» **TASK OBJECTIVE**: Give the data again exactly as it is written.

[[ COLLECTED MATERIAL, beginning ]]

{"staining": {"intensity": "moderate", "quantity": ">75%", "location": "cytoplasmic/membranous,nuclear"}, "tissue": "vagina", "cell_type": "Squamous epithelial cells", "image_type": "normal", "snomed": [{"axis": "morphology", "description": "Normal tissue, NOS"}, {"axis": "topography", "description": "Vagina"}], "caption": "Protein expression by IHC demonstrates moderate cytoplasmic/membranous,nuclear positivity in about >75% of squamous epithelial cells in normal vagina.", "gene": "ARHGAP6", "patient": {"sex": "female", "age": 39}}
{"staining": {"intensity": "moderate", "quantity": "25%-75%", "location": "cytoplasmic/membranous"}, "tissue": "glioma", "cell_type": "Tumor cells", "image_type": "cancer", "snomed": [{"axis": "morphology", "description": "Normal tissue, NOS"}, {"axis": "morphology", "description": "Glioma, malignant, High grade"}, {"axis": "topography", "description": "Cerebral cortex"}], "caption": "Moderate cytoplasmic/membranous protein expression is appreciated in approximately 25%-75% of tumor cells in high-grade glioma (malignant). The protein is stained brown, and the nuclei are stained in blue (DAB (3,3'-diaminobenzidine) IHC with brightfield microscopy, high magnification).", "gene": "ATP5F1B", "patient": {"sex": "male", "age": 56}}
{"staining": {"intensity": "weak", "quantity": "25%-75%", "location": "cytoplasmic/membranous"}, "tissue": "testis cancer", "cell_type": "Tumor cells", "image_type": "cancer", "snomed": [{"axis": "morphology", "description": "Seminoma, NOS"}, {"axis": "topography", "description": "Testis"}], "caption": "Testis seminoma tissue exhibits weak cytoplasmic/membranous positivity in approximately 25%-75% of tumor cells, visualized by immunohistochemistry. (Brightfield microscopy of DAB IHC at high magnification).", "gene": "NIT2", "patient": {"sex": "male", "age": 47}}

[[ COLLECTED MATERIAL, end ]]

» **OUTPUT BELOW**:
{"staining": {"intensity": "moderate", "quantity": ">75%", "location": "cytoplasmic/membranous,nuclear"}, "tissue": "vagina", "cell_type": "Squamous epithelial cells", "image_type": "normal", "snomed": [{"axis": "morphology", "description": "Normal tissue, NOS"}, {"axis": "topography", "description": "Vagina"}], "caption": "Protein expression by IHC demonstrates moderate cytoplasmic/membranous,nuclear positivity in about >75% of squamous epithelial cells in normal vagina.", "gene": "ARHGAP6", "patient": {"sex": "female", "age": 39}}
{"staining": {"intensity": "moderate", "quantity": "25%-75%", "location": "cytoplasmic/membranous"}, "tissue": "glioma", "cell_type": "Tumor cells", "image_type": "cancer", "snomed": [{"axis": "morphology", "description": "Normal tissue, NOS"}, {"axis": "morphology", "description": "Glioma, malignant, High grade"}, {"axis": "topography", "description": "Cerebral cortex"}], "caption": "Moderate cytoplasmic/membranous protein expression is appreciated in approximately 25%-75% of tumor cells in high-grade glioma (malignant). The protein is stained brown, and the nuclei are stained in blue (DAB (3,3'-diaminobenzidine) IHC with brightfield microscopy, high magnification).", "gene": "ATP5F1B", "patient": {"sex": "male", "age": 56}}
{"staining": {"intensity": "weak", "quantity": "25%-75%", "location": "cytoplasmic/membranous"}, "tissue": "testis cancer", "cell_type": "Tumor cells", "image_type": "cancer", "snomed": [{"axis": "morphology", "description": "Seminoma, NOS"}, {"axis": "topography", "description": "Testis"}], "caption": "Testis seminoma tissue exhibits weak cytoplasmic/membranous positivity in approximately 25%-75% of tumor cells, visualized by immunohistochemistry. (Brightfield microscopy of DAB IHC at high magnification).", "gene": "NIT2", "patient": {"sex": "male", "age": 47}}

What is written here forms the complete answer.